» Entries taken from a collection
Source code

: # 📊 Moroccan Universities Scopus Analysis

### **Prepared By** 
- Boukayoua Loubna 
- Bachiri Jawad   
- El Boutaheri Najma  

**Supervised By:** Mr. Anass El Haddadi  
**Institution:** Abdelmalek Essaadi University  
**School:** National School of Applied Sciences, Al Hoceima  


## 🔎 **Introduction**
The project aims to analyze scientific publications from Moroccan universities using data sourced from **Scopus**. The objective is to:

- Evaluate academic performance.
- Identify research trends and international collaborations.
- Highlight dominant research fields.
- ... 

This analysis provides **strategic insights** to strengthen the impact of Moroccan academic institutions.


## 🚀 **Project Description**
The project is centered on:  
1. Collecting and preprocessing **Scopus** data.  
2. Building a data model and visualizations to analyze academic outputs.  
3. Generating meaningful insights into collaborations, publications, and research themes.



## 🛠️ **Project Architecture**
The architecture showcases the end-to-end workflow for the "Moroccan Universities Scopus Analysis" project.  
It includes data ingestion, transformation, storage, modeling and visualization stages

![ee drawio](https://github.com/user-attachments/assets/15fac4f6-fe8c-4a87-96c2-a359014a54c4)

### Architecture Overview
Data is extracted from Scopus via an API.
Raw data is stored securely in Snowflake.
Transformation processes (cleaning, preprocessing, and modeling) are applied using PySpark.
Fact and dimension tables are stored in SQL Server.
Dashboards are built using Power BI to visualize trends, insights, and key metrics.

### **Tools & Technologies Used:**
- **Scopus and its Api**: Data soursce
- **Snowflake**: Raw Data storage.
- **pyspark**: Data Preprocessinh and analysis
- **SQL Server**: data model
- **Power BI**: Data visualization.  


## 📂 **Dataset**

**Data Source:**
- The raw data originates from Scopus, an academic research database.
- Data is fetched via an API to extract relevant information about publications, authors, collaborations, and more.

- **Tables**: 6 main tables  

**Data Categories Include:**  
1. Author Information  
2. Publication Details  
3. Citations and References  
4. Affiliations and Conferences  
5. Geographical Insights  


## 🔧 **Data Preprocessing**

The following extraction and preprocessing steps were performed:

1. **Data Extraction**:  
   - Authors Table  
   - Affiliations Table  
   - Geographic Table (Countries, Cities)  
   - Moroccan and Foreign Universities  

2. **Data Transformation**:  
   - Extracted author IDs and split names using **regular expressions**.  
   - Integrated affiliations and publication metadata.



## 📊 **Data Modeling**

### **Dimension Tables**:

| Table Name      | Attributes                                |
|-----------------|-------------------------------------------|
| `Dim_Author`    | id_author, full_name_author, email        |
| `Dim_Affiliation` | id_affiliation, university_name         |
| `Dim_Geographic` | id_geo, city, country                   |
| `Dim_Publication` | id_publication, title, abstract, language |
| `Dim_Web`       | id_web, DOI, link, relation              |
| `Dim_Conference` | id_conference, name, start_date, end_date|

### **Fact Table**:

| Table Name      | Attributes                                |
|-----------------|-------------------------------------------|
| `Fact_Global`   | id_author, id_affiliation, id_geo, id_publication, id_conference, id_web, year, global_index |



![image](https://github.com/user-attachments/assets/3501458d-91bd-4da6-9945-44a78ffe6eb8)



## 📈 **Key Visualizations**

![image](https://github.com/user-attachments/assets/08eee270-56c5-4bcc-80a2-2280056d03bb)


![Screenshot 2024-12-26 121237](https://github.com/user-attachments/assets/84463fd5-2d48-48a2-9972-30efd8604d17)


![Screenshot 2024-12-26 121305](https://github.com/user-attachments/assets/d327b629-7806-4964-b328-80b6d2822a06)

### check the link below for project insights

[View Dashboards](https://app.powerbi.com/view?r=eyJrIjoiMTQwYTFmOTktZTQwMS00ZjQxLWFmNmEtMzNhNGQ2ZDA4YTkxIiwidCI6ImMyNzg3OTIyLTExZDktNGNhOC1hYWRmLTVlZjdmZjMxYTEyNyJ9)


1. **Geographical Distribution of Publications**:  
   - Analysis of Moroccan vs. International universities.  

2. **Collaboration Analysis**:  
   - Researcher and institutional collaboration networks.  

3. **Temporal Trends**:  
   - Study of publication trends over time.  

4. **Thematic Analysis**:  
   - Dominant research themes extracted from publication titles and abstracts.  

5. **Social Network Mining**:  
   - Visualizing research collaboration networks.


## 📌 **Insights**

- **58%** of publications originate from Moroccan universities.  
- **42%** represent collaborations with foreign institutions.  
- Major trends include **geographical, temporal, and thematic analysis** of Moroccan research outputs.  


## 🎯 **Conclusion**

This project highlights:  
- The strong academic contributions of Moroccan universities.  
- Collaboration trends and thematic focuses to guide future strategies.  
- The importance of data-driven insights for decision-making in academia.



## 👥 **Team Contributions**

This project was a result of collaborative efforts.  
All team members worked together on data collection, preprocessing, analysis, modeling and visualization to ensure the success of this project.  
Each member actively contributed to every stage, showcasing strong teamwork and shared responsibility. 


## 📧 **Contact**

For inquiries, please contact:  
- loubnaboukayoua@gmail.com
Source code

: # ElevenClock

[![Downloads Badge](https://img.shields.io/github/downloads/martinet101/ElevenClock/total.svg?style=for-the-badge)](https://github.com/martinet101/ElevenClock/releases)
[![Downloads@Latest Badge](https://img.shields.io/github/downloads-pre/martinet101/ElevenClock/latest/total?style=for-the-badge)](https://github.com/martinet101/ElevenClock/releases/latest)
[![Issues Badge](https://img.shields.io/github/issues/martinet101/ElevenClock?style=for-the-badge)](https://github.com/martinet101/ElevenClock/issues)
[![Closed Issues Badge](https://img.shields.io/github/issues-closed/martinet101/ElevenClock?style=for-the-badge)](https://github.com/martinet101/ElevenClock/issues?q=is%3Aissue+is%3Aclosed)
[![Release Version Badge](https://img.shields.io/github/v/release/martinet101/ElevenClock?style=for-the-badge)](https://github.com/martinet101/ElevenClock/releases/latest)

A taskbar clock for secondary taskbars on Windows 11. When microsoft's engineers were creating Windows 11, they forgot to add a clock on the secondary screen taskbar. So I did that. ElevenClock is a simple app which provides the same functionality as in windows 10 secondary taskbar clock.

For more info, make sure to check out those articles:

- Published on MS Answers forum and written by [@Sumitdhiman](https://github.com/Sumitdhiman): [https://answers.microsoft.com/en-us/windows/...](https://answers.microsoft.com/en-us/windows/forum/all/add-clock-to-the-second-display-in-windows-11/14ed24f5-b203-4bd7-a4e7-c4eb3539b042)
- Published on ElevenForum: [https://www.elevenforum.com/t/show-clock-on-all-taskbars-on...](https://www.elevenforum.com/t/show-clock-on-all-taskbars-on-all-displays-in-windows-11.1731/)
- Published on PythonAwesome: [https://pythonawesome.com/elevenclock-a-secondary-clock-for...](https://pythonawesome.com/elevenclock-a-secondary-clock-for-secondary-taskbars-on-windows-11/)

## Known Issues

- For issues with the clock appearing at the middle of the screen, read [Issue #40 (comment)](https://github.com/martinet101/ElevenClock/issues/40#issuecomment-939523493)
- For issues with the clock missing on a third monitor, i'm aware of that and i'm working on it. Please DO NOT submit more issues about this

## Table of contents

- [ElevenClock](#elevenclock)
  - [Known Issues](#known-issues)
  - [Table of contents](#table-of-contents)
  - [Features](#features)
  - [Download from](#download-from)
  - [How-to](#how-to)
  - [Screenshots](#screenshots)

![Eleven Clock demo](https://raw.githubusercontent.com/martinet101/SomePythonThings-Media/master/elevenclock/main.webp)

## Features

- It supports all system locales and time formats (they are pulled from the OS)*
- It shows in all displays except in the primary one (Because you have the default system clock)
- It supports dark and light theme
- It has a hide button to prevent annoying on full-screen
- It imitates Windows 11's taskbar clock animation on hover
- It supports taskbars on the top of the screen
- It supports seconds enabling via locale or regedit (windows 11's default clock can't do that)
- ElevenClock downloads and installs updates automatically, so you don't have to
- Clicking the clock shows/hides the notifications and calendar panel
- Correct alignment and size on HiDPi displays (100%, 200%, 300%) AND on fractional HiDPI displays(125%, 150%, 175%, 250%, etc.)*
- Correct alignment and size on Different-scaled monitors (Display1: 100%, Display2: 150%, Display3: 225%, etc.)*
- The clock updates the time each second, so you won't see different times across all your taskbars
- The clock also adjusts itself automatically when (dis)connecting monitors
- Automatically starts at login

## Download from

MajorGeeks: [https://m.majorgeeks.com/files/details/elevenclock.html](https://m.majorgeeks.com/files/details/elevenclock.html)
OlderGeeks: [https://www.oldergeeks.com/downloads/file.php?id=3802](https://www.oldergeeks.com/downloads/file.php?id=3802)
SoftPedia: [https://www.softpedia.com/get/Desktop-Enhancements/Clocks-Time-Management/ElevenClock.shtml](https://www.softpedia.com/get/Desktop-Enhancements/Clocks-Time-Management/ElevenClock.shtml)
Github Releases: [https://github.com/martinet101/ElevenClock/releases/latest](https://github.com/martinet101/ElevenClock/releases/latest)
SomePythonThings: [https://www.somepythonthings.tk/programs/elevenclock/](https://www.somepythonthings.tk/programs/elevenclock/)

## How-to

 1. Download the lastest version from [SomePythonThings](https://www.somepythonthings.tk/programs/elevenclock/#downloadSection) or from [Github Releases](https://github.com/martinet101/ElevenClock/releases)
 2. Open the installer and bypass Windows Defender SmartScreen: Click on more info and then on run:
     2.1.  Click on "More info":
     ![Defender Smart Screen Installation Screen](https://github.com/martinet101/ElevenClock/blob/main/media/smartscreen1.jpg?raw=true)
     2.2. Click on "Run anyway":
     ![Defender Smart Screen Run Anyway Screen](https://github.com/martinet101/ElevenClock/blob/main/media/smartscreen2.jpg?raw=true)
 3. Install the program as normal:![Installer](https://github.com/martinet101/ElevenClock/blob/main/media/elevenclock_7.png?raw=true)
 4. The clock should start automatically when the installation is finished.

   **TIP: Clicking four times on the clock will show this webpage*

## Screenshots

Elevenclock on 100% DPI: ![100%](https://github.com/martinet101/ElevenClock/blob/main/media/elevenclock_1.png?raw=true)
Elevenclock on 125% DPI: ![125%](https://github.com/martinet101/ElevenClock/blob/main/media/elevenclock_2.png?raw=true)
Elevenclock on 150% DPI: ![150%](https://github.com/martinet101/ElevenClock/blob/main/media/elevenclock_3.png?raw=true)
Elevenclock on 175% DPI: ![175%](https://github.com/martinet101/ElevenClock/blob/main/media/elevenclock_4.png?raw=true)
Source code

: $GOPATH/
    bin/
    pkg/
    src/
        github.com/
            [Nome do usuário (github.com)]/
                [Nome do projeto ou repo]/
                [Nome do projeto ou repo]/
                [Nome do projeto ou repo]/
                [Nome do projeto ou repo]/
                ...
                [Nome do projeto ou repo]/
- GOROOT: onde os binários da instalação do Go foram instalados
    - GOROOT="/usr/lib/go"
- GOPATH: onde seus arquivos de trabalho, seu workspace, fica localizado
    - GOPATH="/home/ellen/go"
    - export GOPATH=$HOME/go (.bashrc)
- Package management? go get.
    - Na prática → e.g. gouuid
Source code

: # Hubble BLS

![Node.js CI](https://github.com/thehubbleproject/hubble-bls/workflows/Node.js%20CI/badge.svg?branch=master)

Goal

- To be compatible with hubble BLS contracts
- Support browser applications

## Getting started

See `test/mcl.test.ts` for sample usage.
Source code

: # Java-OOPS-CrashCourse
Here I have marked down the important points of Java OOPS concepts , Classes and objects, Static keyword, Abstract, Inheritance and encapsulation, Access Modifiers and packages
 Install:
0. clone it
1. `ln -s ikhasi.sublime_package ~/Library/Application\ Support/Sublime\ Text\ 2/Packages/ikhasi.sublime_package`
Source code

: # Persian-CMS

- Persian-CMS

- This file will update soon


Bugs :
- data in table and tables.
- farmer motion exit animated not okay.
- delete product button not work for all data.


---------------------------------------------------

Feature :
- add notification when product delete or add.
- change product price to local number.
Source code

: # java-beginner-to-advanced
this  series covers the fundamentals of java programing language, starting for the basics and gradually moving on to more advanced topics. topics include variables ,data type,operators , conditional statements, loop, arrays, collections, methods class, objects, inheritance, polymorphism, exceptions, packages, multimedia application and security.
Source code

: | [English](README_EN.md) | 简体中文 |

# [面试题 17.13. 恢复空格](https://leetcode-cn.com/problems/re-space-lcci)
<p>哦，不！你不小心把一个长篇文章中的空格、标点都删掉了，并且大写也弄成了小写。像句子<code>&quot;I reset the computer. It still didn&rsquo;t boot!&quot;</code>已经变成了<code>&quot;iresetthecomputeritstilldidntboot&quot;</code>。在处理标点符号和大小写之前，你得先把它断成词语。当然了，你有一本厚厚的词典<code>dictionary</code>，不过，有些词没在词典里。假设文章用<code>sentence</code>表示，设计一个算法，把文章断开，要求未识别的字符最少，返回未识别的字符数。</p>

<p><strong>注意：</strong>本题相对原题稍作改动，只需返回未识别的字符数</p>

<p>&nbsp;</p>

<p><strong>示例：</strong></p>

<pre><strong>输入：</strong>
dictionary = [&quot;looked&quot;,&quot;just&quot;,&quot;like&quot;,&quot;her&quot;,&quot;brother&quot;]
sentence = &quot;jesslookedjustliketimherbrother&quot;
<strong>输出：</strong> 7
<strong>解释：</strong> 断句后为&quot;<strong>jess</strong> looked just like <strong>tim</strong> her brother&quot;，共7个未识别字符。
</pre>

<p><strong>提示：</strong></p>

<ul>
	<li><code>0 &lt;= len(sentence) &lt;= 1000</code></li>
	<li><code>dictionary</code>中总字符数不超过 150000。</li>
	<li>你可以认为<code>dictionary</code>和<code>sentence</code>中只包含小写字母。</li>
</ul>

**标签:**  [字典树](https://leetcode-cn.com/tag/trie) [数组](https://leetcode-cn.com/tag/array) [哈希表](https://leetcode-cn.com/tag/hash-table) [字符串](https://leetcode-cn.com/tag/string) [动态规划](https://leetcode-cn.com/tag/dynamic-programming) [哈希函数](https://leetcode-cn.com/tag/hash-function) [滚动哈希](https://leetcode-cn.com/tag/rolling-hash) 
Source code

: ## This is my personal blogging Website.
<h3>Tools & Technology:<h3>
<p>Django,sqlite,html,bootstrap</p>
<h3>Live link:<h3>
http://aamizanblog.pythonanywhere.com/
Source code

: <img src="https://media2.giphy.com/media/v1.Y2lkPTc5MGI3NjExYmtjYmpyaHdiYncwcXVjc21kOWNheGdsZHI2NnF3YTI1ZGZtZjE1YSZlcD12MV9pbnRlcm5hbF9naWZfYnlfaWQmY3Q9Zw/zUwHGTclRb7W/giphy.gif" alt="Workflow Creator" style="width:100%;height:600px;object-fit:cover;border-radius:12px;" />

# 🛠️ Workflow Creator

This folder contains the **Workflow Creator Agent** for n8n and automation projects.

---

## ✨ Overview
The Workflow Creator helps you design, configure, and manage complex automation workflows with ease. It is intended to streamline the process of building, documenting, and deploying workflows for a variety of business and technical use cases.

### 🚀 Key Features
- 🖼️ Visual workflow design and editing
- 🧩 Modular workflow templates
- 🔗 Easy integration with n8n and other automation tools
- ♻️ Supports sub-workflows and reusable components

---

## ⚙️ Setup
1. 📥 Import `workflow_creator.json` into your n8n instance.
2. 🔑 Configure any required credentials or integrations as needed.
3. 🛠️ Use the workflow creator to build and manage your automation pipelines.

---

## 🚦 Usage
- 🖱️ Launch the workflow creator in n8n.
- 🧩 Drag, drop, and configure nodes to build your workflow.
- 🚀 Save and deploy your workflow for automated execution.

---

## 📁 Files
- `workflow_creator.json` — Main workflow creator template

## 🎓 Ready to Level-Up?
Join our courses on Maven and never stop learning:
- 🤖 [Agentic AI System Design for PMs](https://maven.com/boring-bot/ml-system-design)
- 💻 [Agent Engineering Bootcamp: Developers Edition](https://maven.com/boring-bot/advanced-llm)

» YOUR OBJECTIVE
Tally the lines in the records above that hold the word "Screenshots", and give only that number.

» COMPLETED TASK
2